Ou plutôt jusqu'à ce que Sarah ne le transforme en casse-noisette et le laisse moisir dans un petit coffret au milieu des vieilleries. Sarah essayait de ne pas se sentir coupable de ce qu'elle avait fait mais elle ne put s'empêcher de repenser au petit goblin qu'elle avait sauvé et dont le seul crime avait été de vouloir manger un caramel. Elle n'avait pas eu le choix à l'époque et si elle devait recommencer, elle ferait probablement la même chose mais ça n'enlevait rien aux conséquences auxquelles elle n'avait pas forcément pensé.

Jareth observait sa réaction comme fasciné.

— Tant d'émotions, murmura-t-il en touchant du bout des doigts la joue de Sarah.
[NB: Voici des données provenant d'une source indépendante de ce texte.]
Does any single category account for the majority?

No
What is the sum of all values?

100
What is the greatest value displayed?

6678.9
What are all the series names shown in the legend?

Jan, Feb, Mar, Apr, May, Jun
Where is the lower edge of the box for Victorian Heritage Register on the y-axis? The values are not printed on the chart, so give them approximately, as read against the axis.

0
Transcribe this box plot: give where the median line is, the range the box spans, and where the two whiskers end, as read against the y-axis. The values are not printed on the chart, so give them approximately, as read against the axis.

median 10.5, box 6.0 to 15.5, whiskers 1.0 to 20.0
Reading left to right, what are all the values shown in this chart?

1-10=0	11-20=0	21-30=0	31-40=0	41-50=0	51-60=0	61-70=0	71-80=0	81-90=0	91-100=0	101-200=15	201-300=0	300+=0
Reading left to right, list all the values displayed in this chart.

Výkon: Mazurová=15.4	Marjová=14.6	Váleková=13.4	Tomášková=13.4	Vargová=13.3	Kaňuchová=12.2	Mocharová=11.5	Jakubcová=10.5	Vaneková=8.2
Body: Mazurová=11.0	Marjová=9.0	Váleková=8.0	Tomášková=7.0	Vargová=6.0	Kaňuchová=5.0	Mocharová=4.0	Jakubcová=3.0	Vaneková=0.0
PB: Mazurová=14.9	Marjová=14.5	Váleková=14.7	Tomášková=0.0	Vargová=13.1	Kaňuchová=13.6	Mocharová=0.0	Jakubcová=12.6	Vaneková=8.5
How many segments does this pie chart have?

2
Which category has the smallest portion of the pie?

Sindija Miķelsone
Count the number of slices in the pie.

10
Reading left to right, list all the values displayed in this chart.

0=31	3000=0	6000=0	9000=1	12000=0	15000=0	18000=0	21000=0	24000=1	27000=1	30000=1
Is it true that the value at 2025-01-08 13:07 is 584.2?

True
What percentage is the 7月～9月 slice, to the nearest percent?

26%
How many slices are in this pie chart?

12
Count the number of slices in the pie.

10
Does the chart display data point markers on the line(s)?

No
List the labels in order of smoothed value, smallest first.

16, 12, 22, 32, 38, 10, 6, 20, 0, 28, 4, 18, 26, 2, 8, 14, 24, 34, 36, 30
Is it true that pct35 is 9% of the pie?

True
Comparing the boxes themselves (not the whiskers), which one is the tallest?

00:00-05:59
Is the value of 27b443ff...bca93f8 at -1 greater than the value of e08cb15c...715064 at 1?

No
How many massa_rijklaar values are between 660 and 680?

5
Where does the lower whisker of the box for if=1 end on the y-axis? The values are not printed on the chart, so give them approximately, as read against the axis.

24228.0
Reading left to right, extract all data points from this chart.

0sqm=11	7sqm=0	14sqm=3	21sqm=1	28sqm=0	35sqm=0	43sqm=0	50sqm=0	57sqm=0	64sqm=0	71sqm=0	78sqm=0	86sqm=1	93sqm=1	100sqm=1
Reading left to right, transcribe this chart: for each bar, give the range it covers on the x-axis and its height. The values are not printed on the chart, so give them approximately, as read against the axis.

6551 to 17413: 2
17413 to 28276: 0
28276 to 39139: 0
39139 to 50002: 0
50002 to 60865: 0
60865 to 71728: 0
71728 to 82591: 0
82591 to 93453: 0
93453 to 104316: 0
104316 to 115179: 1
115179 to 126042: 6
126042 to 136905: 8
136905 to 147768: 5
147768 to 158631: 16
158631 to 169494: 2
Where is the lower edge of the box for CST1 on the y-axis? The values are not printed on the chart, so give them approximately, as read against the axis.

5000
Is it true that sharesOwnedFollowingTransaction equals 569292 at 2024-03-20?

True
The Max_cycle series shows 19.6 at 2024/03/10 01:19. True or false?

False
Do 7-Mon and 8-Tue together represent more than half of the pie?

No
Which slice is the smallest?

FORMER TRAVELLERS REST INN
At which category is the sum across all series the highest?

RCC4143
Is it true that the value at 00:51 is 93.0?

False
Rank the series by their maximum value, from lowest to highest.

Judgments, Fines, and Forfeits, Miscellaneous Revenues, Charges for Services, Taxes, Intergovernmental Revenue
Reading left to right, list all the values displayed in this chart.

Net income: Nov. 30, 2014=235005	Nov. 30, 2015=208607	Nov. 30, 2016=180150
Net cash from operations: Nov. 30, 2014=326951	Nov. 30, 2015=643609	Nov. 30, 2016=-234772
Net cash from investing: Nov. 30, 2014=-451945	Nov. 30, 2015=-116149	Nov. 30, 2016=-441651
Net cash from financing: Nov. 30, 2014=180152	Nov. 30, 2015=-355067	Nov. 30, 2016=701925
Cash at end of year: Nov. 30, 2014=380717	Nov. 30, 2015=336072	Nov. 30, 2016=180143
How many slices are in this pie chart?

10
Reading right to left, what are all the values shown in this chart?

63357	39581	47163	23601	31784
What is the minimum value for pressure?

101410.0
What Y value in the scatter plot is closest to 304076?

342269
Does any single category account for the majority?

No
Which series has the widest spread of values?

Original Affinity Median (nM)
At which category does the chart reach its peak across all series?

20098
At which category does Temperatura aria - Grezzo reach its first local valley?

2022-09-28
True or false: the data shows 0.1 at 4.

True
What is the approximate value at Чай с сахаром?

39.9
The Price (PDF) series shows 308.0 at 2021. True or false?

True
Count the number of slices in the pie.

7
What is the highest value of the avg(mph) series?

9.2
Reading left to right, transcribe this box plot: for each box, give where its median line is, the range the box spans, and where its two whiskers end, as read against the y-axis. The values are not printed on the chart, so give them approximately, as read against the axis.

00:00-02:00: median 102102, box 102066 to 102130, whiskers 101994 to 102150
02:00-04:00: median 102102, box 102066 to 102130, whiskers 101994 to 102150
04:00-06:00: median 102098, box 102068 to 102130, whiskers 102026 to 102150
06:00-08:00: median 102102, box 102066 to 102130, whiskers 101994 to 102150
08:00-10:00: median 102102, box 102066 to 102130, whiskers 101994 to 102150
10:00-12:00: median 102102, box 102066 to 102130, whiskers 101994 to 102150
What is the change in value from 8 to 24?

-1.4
Cette dernière se retint avec difficulté de frissonner.

C'est seulement le froid, pensa Sarah immobile. Rien que le froid.

— Est-ce que c'est pour ça qu'il me poursuit ? demanda-t-elle d'une voix tremblante.

Le sourire de Jareth se fit froid et cette fois-ci, elle ne put retenir un tremblement.

— Le fait que tu sois … toi ne doit pas être entièrement étranger au fait qu'il te poursuive mais tu as raison, il a du finir par apprendre qui était réellement responsable de mon … Absence et c'est pour ça qu'il est ici. Tant que je ne suis pas mort, le Labyrinthe lui restera inaccessible.

Sarah soupira.

— Et les enfants ? C'est lui qui est responsable n'est-ce pas ? A quoi ça lui sert de les enlever ?

Jareth pencha la tête sur le côté.

— Il le fait probablement pour toi, ma douce Sarah. Pour forcer ta coopération. (Soudain, il lui attrapa les mains et l'attira vers lui.) Quoi qu'il arrive, tu ne dois pas faire de marché avec lui Sarah. Il n'a pas d'alliés, seulement des instruments qu'il broye à sa guise.

Les yeux écarquillés, Sarah hocha légèrement la tête.

— Alors precious, demanda-t-il en caressant doucement l'intérieur de ses poignets où il pouvait sentir son pouls s'accélérer. Qu'est-ce que tu décides ? Est-ce que tu en as appris assez pour m'accorder ta confiance ?

Les yeux plongés dans le regard bicolore si familier qui avait hanté ses nuits et ses jours pendant tant d'années, Sarah eut l'impression de se tenir sur le bord d'un gouffre sans fond, juste avant de sauter.

Mais si elle avait bien des défauts, la couardise n'en faisait pas partie et c'est sans ciller qu'elle acquiesça.

Au même instant, dans les profondeurs de l'Underground, les fleurs dans les jardins du Labyrinthe si sensible aux humeurs de son maître éclorent pour la première fois depuis des années.